Faktor lainnya, pola asuh dan cara didik orangtua juga mempengaruhi seorang anak melakukan kekerasan. Terutama jika orangtuanya sering memberi hukuman keras sampai melukai hati anaknya semasa kecil.

Momen tersebut akan selalu terekam di ingatan anak yang membawanya melakukan tindak kekerasan pada orang lain sebagai bentuk pelampiasan emosionalnya di masa lalu.

"Kedua, dipengaruhi parenting atau pola asuh orangtua. Pada masa kecil si anak, orangtua menyakiti anaknya, menyisakan kepahitan mendalam, melukai hati anaknya. Sehingga di alam bawah sadar anak itu tersimpan kemarahan dan kekecewaan yang terpendam tapi tidak keluar.

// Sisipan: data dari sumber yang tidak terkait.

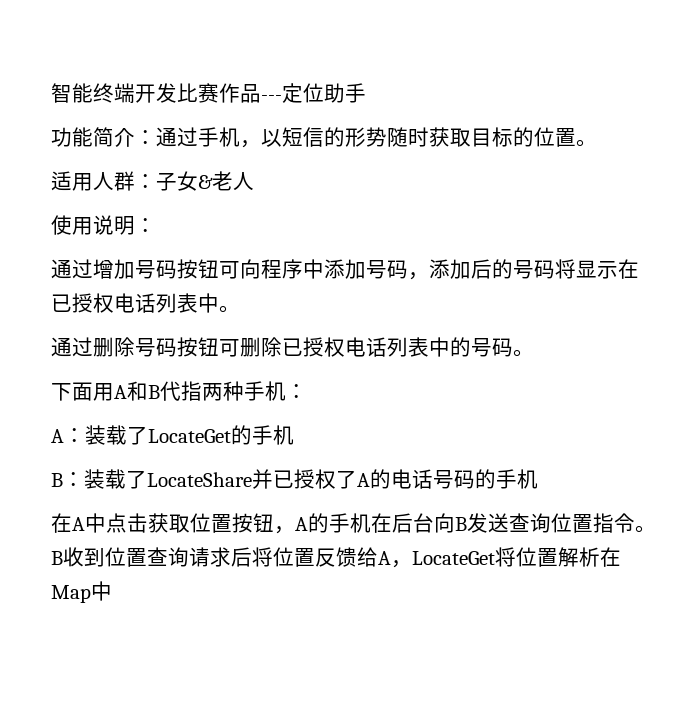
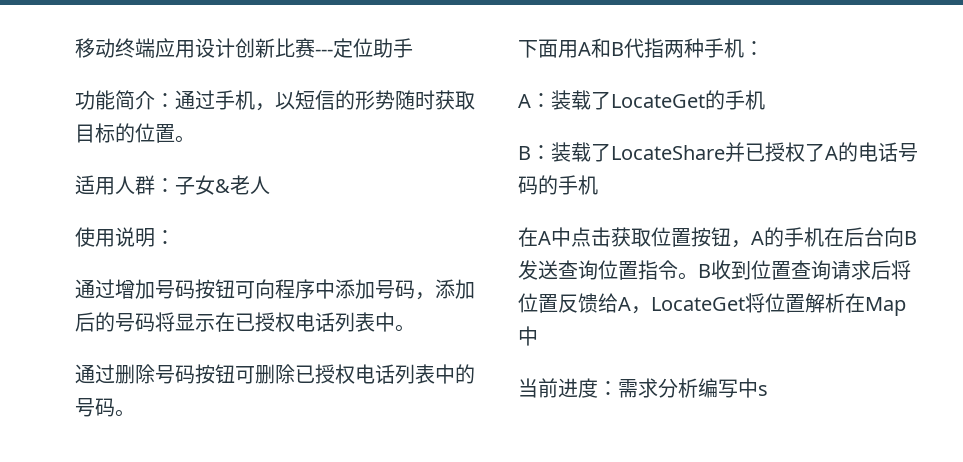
[51,83,261,103] 智能终端开发比赛作品 -> [75,38,315,58] 移动终端应用设计创新比赛
(112, 591) none -> [518,378,768,398] // 当前进度：需求分析编写中s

Nah, suatu saat di kehidupan pribadinya, di sekolah maupun di mana pun, emosi itu akan keluar. Jadi memang bisa saja ada pengaruh dari pola asuh atau kenangan di masa lalu," paparnya.

Selain itu, tidak adanya pengawasan dan kedisiplinan orangtua karena kurangnya keterampilan mengasuh anak juga berkaitan dengan tingkat kejahatan remaja. Berdasarkan hasil riset tim peneliti ilmu sosial oleh Grald R. Patterson di Oregon Learning Center dilansir dari Marri Pedia menyatakan orangtua perlu dan harus mengawasi setiap perbuatan anaknya baik di dalam rumah maupun di luar rumah.

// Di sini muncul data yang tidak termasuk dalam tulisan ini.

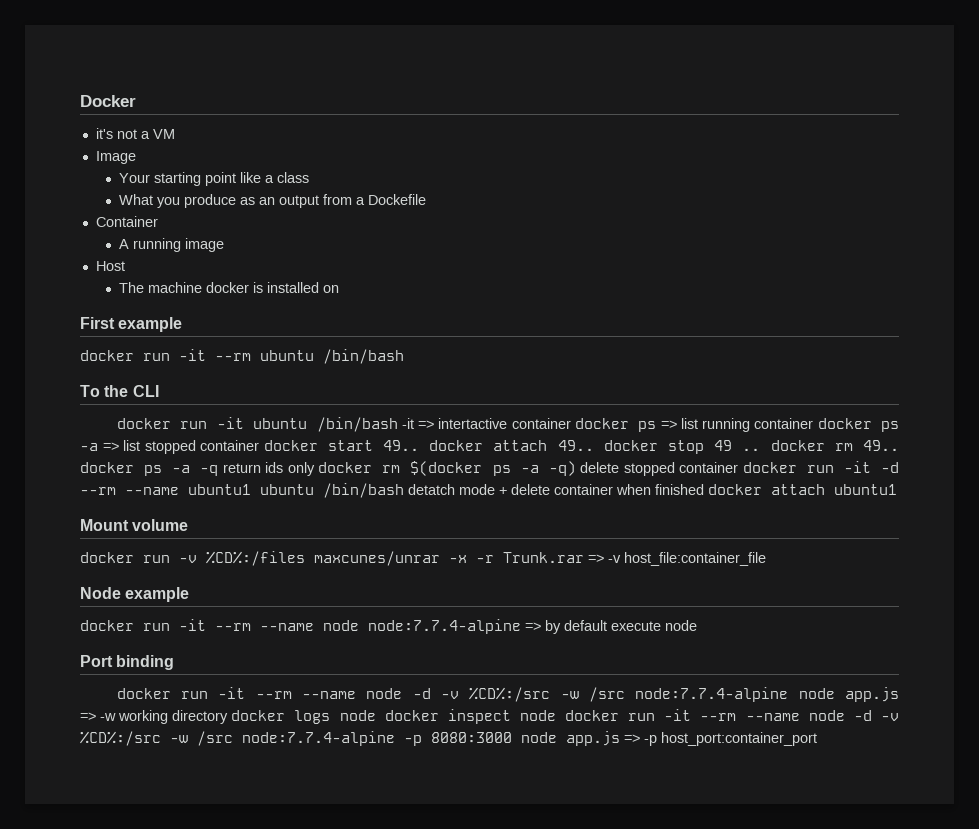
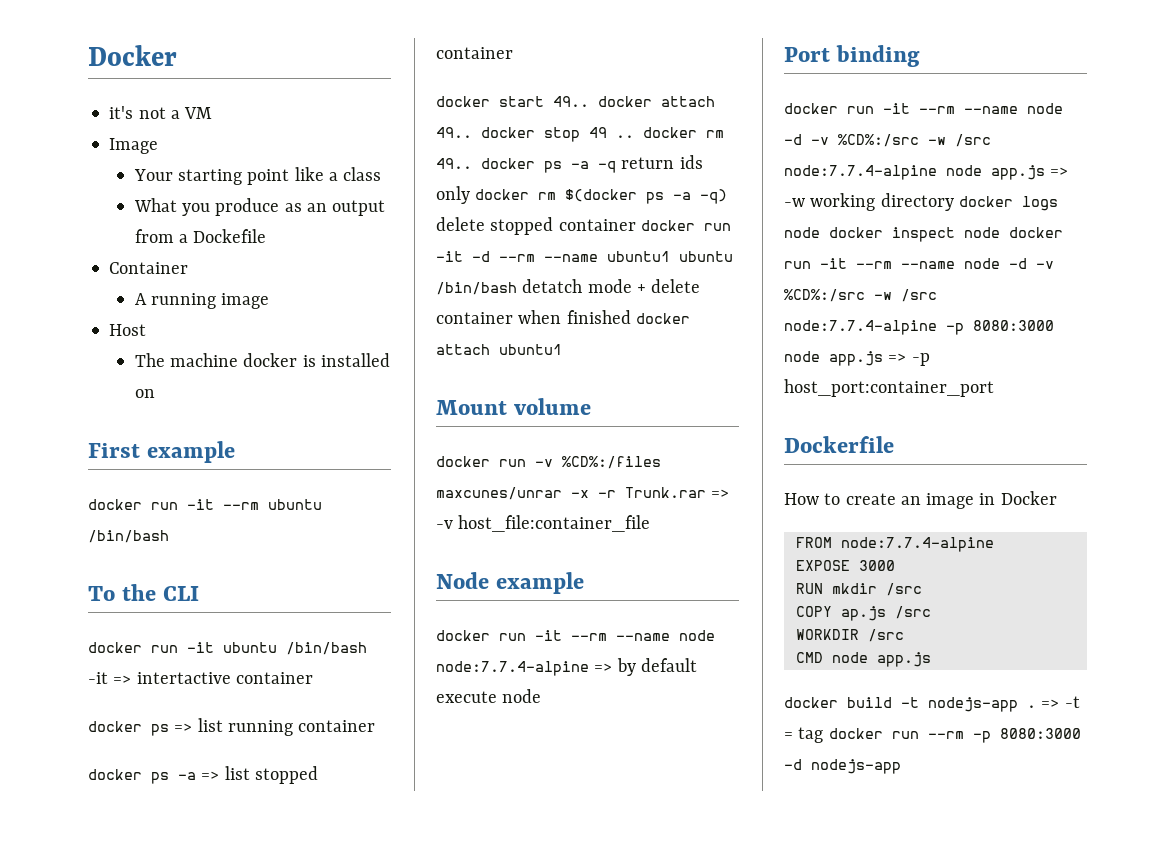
(571, 423) none -> (313, 678) //
(814, 423) none -> (376, 726) //
(260, 445) none -> (513, 53) //
(817, 739) none -> [784,436,894,453] [784,491,1057,509] [795,537,994,552] [795,560,895,571] [795,583,922,596] [795,606,931,621] [795,629,904,642] [795,652,931,667] [784,696,1080,712] [784,727,1081,743] [784,759,901,774] // Dockerfile // How to create an image in Docker // FROM node:7.7.4-alpine // EXPOSE 3000 // RUN mkdir /src // COPY ap.js /src // WORKDIR /src // CMD node app.js // docker build -t nodejs-app . => -t = tag docker run --rm -p 8080:3000 -d nodejs-app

Orangtua harus bisa menanamkan peraturan di rumah, pelanggaran sosial beserta hukumannya dan selalu terbuka untuk diskusi agar konflik tidak berkepanjangan lalu menjadikan orang lain sebagai imbas emosional anak.

Peran orangtua memberi pemahaman yang tepat mengenai peraturan, perilaku menyimpang dan hukuman yang berlaku jika anak melakukan kesalahan.

Didikan orangtua untuk mendisiplinkan anak sangat berpengaruh pada kehidupannya di masa mendatang. Tetapi, orangtua juga harus membangun kedekatan dengan anak agar membuatnya mau terbuka mengenai apapun persoalannya.

Sebab, peraturan dan disiplin ketat yang diterapkan oleh orangtua bisa saja justru meningkatkan peluang anak melakukan tindak kejahatan. Terutama jika anak tersebut tumbuh dalam keluarga broken home atau tidak memiliki salah satu, ayah atau ibu.

Mereka memiliki peluang lebih besar untuk melakukan kejahatan. Begitu pula jika orangtua terlalu memberikan hukuman yang keras pada anaknya ketika melakukan kesalahan.

Hukuman keras dari orangtua hanya akan membentuk anak lebih agresif dan ia bisa saja melakukan tindak kekerasan di kemudian hari sebagai bentuk pelampiasan amarahnya yang terpendam kepada orangtua di masa lalu.

Artinya, orangtua memegang kendali penuh dalam membentuk karakter dan perilaku anak di lingkungan sosial. Karena itu, orangtua harus paham betul dalam membuat peraturan, batasan dan hukuman yang tepat untuk karakter anaknya.